Amelia Bloomer started The Lily, a women’s focused newspaper in Seneca Falls, New York, in the mid 1800s.
What you probably already know: It’s Women’s History Month and today we’re taking you back to the 1800s to meet a little-known but extremely influential woman whose work forged a path for women in publishing and also changed the way women dressed. Amelia Bloomer was an early suffragist with a knack for writing. She lived in Seneca Falls, New York, and, not long after she got married to a newspaper publisher, she starting writing a column for the local paper. That experience prompted her to start her own paper, The Lily, which was dedicated solely to women and the issues that mattered most to them.
The newspaper, which was the first of its kind in the U.S., focused on the temperance movement at first, but then began to expand to women’s rights in general. When her husband was elected Postmaster for Seneca Falls, he appointed Amelia as his assistant and continued to champion her increasing role as an advocate for the suffrage movement.
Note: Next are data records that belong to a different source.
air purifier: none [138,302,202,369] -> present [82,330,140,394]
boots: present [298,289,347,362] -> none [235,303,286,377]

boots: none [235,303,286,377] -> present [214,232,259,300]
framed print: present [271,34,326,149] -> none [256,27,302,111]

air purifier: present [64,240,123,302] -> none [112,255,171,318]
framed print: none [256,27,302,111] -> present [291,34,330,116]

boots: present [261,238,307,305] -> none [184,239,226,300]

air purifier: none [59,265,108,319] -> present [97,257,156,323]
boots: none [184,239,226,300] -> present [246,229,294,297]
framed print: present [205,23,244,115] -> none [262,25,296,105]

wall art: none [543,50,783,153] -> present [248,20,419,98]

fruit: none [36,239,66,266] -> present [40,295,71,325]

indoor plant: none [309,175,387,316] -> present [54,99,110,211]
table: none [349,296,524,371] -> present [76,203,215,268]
From that position, she was able to set up a headquarters for the women’s rights movement and lead the advocacy from a place of political power.
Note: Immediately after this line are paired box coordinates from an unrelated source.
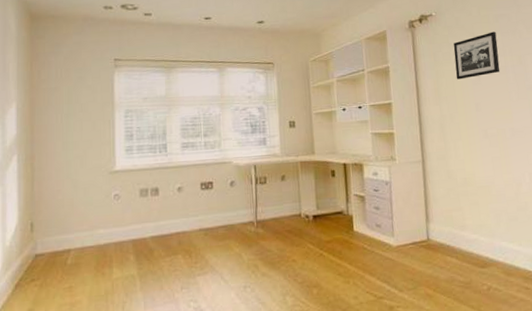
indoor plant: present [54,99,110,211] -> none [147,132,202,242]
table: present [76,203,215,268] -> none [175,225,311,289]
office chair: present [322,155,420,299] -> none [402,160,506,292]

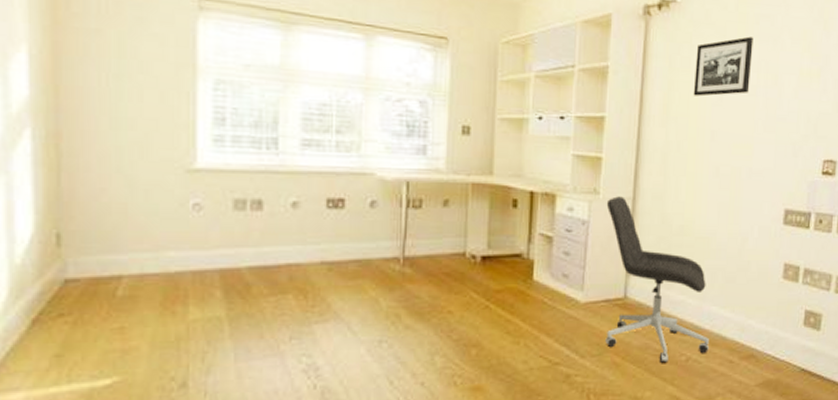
office chair: none [402,160,506,292] -> present [605,196,709,363]

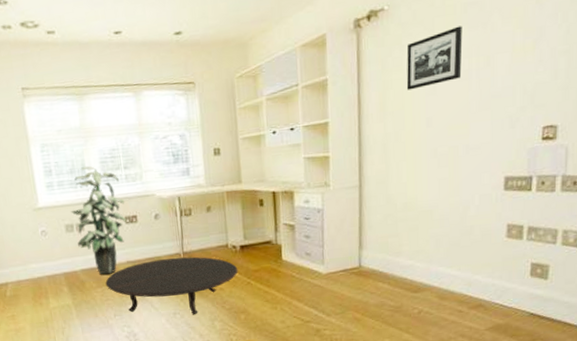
indoor plant: none [246,120,331,276] -> present [71,165,126,274]
table: none [283,264,475,346] -> present [105,257,238,315]
office chair: present [605,196,709,363] -> none [336,185,439,316]

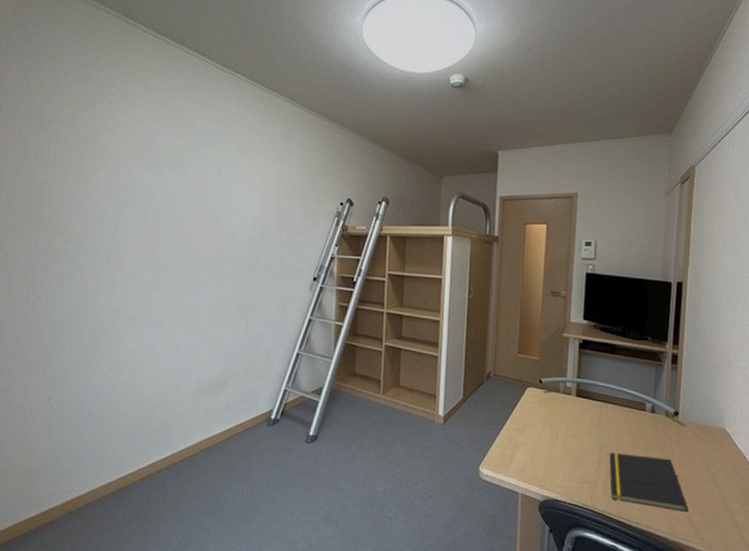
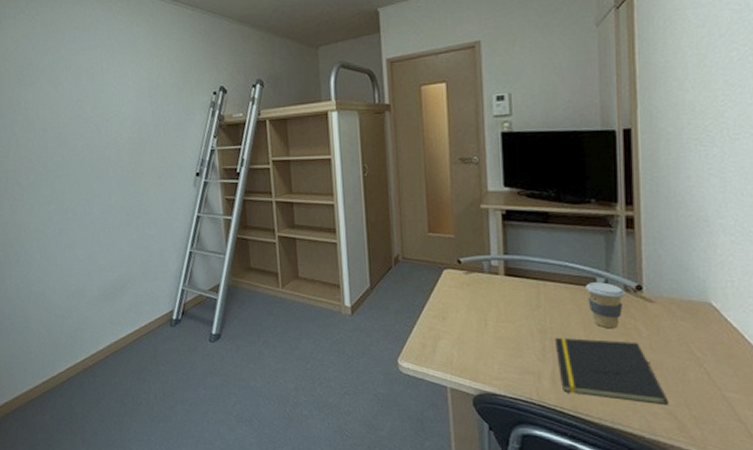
coffee cup: none [637,407,666,447] -> present [586,282,625,329]

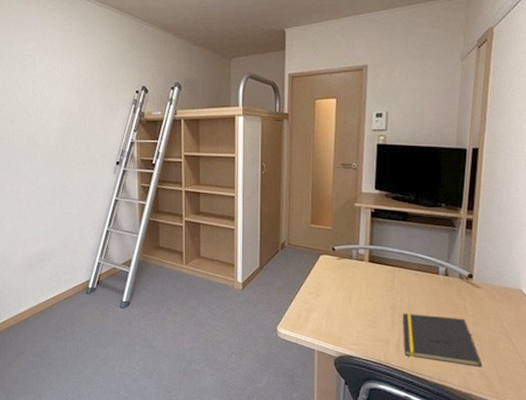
coffee cup: present [586,282,625,329] -> none [430,270,460,308]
Elizabeth Cady Stanton began writing for the paper under the pseudonym “Sunflower” and took a more radical stance than Bloomer had previously taken. It was Bloomer who introduced Stanton to Susan B. Anthony, a relationship that lasted more than 50 years and changed the course of the women’s rights movement. Stanton often wrote Anthony’s speeches for her and, once her children were older, Stanton herself began to travel the country as well, drumming up support for the suffrage movement.
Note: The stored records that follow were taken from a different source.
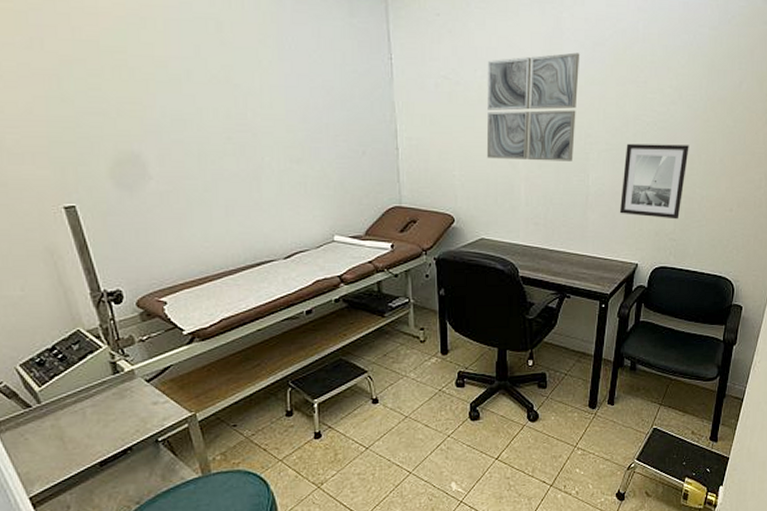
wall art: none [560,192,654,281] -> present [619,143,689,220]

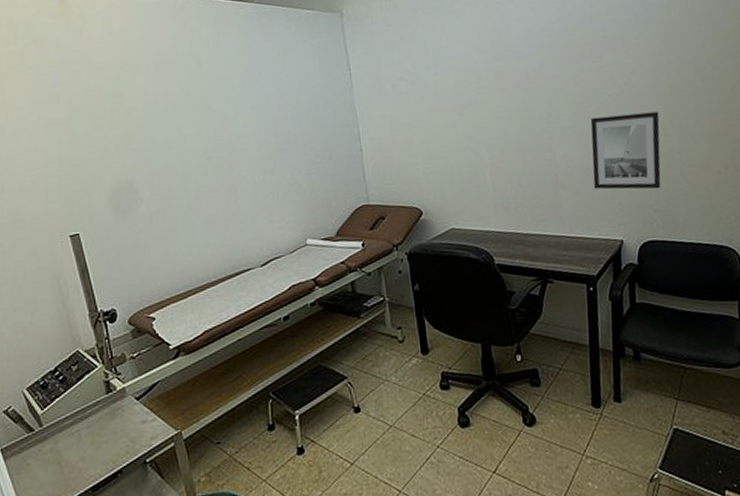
wall art: present [486,52,580,161] -> none [440,39,537,149]

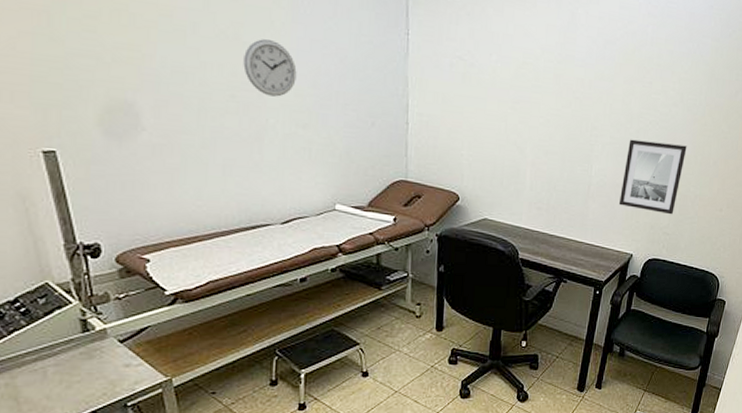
wall clock: none [214,103,259,152] -> present [243,39,297,97]

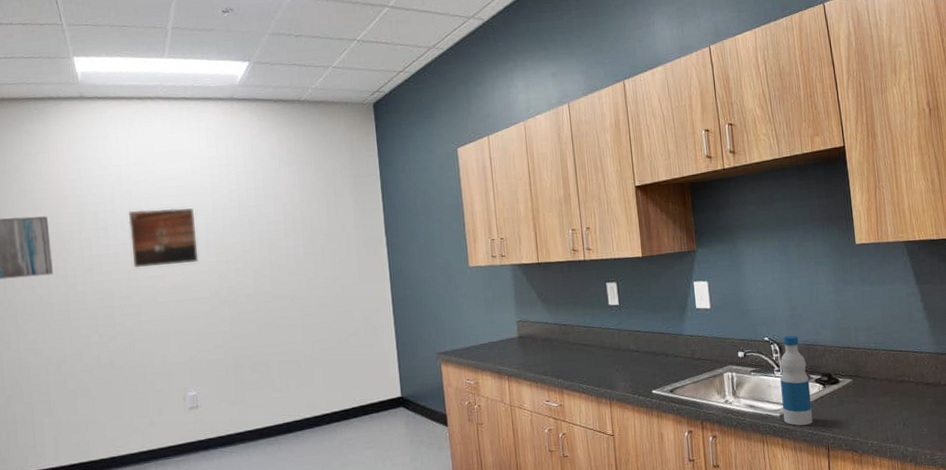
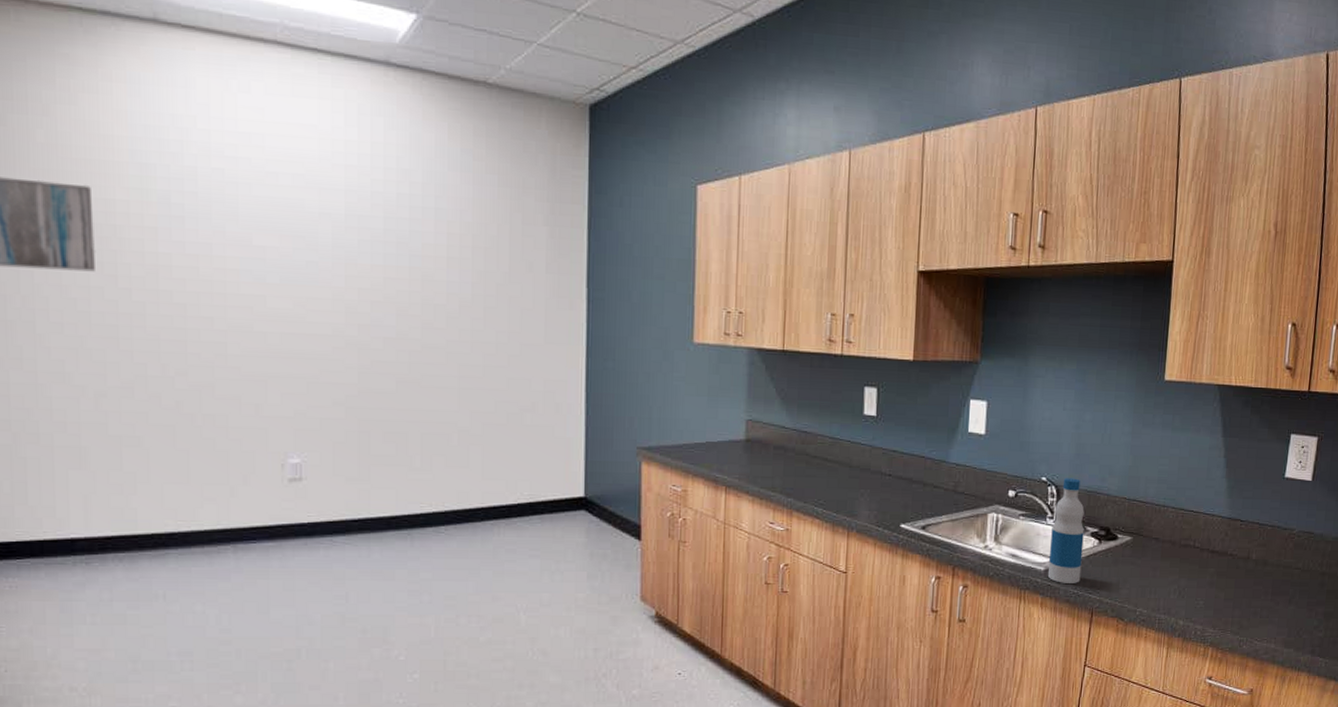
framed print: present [128,208,199,268] -> none [217,198,319,285]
One of Bloomer’s significant contributions — certainly the one she is best remembered for — was her push for more relaxed clothing for women. She used her platform at The Lily to encourage women to wear pantaloons under their skirts, which now are called Bloomers as a nod to their original champion. Bloomers became a political statement, derided by more conservative people and adopted by those who supported women’s rights.
By the time Bloomer sold The Lily in 1853, it had a circulation of 6,000 per month. She and her husband moved to Iowa but even after she sold it, though, she continued to contribute articles. Bloomer almost immediately got involved in the Iowa women’s rights efforts and served as the president of the Iowa Suffrage Association from 1871-1873.